The vacancies at the top have been further aggravated by Adams’ decision to appoint longtime politicians to run the agencies, instead of veteran planners or administrators who could immediately delve into the bureaucracy and help pick up the slack.

City Planning Commissioner Dan Garodnick and HPD Commissioner Adolfo Carrión are both former city councilmen.

“It’s bad leadership at the agencies, which is the crux of the issue,” said one frustrated official. “We hired friends to run city agencies and not administrators.
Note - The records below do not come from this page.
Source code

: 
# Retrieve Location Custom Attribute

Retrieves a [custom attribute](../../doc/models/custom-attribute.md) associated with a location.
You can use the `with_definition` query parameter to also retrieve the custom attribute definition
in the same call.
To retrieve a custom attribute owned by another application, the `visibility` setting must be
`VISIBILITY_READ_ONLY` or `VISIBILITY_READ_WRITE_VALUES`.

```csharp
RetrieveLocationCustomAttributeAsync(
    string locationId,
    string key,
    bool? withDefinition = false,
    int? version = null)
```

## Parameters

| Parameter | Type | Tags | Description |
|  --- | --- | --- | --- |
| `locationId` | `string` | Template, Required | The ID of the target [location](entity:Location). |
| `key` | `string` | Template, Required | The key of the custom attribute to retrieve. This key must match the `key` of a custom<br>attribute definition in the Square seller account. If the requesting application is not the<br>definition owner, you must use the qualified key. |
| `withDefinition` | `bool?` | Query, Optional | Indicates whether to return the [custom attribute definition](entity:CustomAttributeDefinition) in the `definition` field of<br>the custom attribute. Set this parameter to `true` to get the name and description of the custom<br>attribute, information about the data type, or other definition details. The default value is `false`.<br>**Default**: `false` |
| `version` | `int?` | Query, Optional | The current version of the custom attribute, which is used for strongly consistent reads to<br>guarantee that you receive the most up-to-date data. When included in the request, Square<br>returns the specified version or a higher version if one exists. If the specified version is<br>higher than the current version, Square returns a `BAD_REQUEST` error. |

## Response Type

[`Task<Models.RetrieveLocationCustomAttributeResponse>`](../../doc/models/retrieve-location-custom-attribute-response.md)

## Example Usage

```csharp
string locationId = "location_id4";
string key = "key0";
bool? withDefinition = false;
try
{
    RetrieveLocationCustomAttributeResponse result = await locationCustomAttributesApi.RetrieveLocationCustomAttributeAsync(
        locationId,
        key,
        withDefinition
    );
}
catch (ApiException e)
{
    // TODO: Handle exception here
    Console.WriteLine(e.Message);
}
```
You can find administrators who are friendly, but if we had done that we wouldn’t be in the mess we’re in.”

Sources said the problems are even worse at HPD, where the vacancy rate is a comparatively lower 15% — but there are so many empty positions in the key divisions that oversee the financing and approval of affordable housing that projects are stalling out.

“HPD is the real f—ing mess,” said one longtime observer. “People are starting to complain because they can’t get their deals financed.”

“This is Eric Adams’ mess,” the person added. “Adams got his management in and then they didn’t fill anything out.”

HPD quietly chalked up its failure to hit its housing targets to its staffing crisis in a mandatory annual report released in September.

“Lower production levels in Fiscal 2022 were largely due to increasing construction costs and agency staffing challenges,” officials wrote in the report. “HPD is committed to investing in staff and resources to support the creation and preservation of as many affordable housing units as possible.”

Christopher Sadowski

Its target for 2023 is 18,000 units either built or refinanced — just a fraction of its previous goal of 25,000 and the high of 32,517 apartments built or refinanced in 2018.

“If they don’t have the people there to process the loan closings, then we’re not going to get the closings,” said Rachel Fee, the executive director of the New York Housing Conference, which advocates for housing subsidy programs. “But what’s really concerning is that they’re still losing staff and they’re not turning it around.”

She added: “We don’t want to be spiraling downward when we have a pressing housing crisis in New York.”